Why does the following not work?
for (unsigned int = 1; i < sizeof(anArray)/sizeof(double); i++) {
...
}
Everything compiles fine (g++ -Wall -Werror -std=c++11 app.cpp -o app
), but the program simply does not even enter the loop.
Full function:
struct stock_data {
int sell_index;
int buy_index;
double profit;
};
stock_data max_profit(double price_array[]) {
int sell_index = -1, buy_index = -1,
min = 0;
double profit = 0.0;
for(int i = 1; i < size; i++) {
if(price_array[i] - price_array[min] > profit) {
sell_index = min;
buy_index = i;
profit = price_array[i] - price_array[min];
}
if(price_array[i] < price_array[min]) {
min = i;
}
}
return {sell_index, buy_index, profit};
}
int main() {
double yesterday[] = {0.1, 0.2, 0.3, 0.4};
stock_data data = max_profit(yesterday);
cout << data.profit << endl;
}
In C++ operator sizeof is a compile-time operator. That is its value is calculated by the compiler not at run-time.
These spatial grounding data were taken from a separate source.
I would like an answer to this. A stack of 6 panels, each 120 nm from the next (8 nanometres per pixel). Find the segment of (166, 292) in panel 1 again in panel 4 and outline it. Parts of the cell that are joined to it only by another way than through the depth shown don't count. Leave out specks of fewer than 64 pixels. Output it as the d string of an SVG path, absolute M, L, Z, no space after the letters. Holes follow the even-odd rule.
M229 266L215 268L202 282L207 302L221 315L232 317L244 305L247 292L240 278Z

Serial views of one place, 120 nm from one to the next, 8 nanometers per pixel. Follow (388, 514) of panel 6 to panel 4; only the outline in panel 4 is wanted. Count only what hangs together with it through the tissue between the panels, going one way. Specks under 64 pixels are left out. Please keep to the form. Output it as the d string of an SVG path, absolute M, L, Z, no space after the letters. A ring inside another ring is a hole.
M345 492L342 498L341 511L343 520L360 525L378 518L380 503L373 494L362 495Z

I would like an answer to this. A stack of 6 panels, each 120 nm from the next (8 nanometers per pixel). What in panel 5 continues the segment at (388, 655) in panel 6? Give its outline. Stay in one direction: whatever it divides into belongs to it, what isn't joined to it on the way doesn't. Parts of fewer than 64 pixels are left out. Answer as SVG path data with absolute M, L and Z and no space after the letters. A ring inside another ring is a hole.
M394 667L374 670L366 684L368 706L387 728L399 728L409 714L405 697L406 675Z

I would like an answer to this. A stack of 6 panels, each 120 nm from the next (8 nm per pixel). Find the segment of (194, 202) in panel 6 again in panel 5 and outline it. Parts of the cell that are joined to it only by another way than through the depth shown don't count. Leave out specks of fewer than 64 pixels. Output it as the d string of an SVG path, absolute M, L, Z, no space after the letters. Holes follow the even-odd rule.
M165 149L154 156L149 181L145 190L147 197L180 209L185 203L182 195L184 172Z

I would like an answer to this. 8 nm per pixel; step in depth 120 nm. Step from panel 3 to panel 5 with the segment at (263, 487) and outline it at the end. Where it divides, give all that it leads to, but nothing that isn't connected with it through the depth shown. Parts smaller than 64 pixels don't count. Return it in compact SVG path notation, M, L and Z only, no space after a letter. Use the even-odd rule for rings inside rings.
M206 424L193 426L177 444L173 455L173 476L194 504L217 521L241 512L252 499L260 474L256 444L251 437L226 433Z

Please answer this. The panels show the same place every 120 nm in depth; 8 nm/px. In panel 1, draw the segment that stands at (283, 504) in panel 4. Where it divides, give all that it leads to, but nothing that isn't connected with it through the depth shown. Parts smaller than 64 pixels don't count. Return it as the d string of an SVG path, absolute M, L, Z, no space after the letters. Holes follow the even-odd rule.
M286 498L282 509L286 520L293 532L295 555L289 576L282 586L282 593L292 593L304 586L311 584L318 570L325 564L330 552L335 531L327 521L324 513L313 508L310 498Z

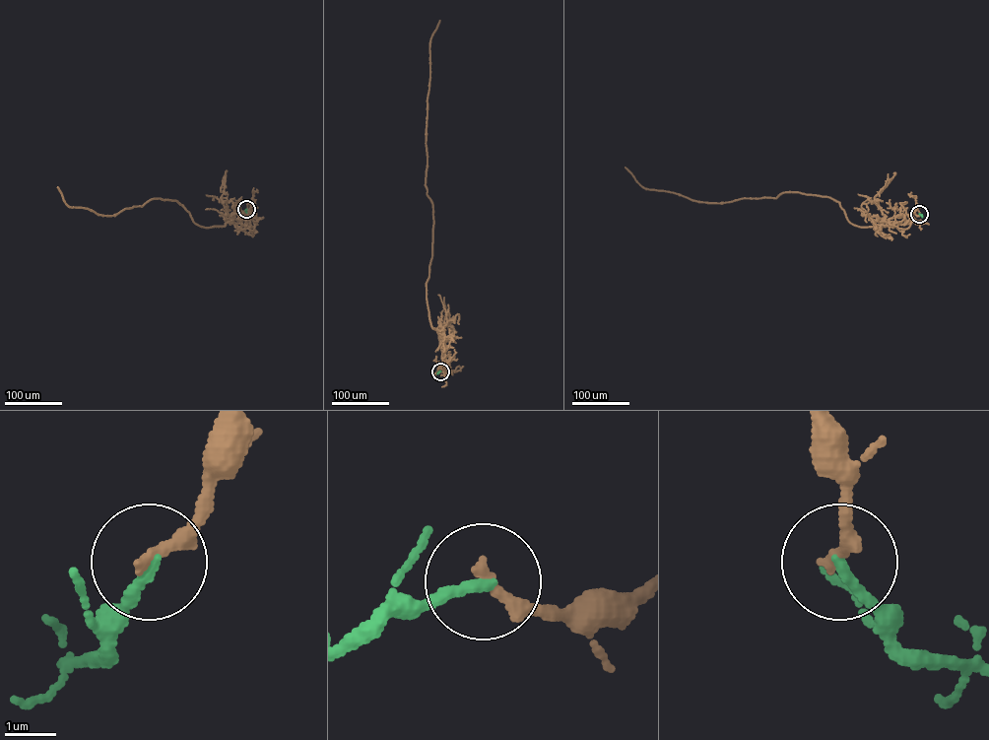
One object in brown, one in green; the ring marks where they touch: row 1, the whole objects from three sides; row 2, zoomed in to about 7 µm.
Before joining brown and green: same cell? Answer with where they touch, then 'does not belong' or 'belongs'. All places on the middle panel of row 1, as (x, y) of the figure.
at (440, 371); does not belong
So if as you say the array has unknown size then the compiler can not calculate the size of the memory occupied by the array.
So it is evident that anArray is pointer to first element of the array that you might pass to the function.
Thus this expression
sizeof(anArray)/sizeof(double)
is equivalent to expression
sizeof( double * )/sizeof( double ).
You have to pass also the size of the array explicitly to the function.
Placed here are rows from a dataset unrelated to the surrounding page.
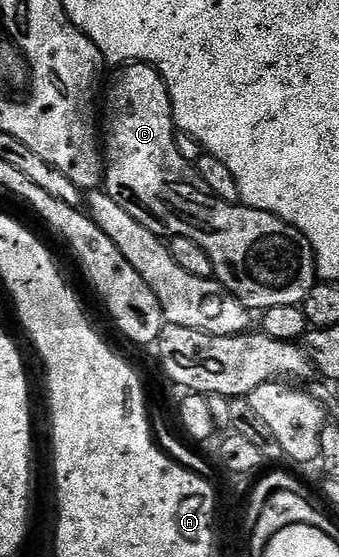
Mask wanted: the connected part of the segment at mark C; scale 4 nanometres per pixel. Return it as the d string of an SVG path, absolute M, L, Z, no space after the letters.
M128 64L115 72L118 73L110 89L108 84L104 92L104 191L120 202L140 226L148 226L152 234L163 238L192 238L192 242L212 258L218 283L246 308L265 310L272 306L301 305L316 282L314 251L306 235L264 210L248 208L241 202L229 204L216 198L216 194L200 182L197 167L180 158L180 150L176 150L174 111L161 74L151 64Z

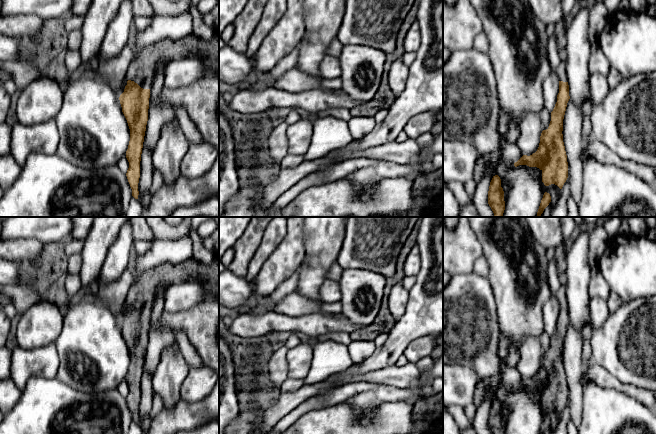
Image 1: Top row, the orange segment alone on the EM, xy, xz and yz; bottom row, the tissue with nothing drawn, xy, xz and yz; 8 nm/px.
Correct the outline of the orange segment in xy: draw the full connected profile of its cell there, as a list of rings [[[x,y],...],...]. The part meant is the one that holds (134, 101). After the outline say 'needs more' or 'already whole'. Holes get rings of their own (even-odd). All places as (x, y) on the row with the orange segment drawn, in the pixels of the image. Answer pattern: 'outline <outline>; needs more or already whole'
outline [[[219,28],[210,41],[196,35],[177,40],[162,39],[144,49],[128,68],[125,77],[127,85],[119,100],[130,129],[126,151],[129,168],[126,176],[135,199],[139,195],[140,161],[148,121],[150,89],[157,66],[164,69],[170,60],[188,57],[201,57],[219,77]]]; needs more

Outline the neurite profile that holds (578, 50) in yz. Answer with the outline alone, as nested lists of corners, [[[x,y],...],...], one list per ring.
[[[581,7],[567,31],[566,73],[570,99],[581,108],[590,95],[588,68],[591,43],[589,41],[590,9]]]

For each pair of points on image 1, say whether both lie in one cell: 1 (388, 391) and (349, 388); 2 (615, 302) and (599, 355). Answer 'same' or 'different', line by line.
1: different
2: different

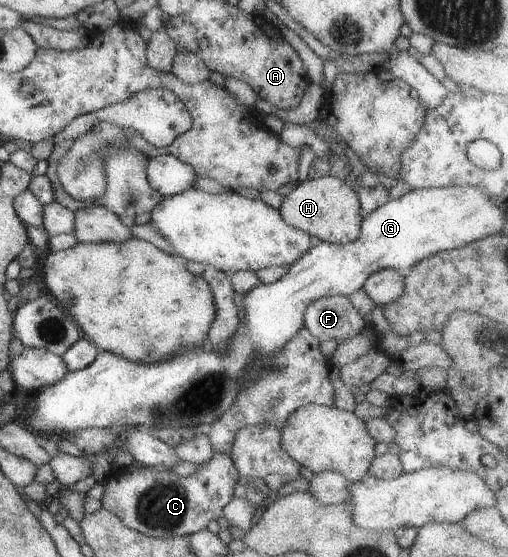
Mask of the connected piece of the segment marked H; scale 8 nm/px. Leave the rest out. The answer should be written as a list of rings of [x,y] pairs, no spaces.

Take into account that an array passed by value to a function is converted to pointer to its first element.
Or the other approach is to use conteiner std::vector<double>
instead of the arrays.
You could declare your function like
stock_data max_profit(double price_array[], size_t size );
and call it like
stock_data data = max_profit( yesterday,
sizeof( yesterday ) / sizeof( *yesterday ) );
sizeof(anArray)
returns the size of the type anArray
, probably *double
. You have to pass the array size as an additional parameter or use std::vector
and it's size
method.
Have a look at the C main function main(argc, argv)
where argv
are the parameters of the program and argc
is their count. Or take strings, their end is determined by a special character \0 that determines its end. But that's error prone.
In C/C++ there is no other way with arrays.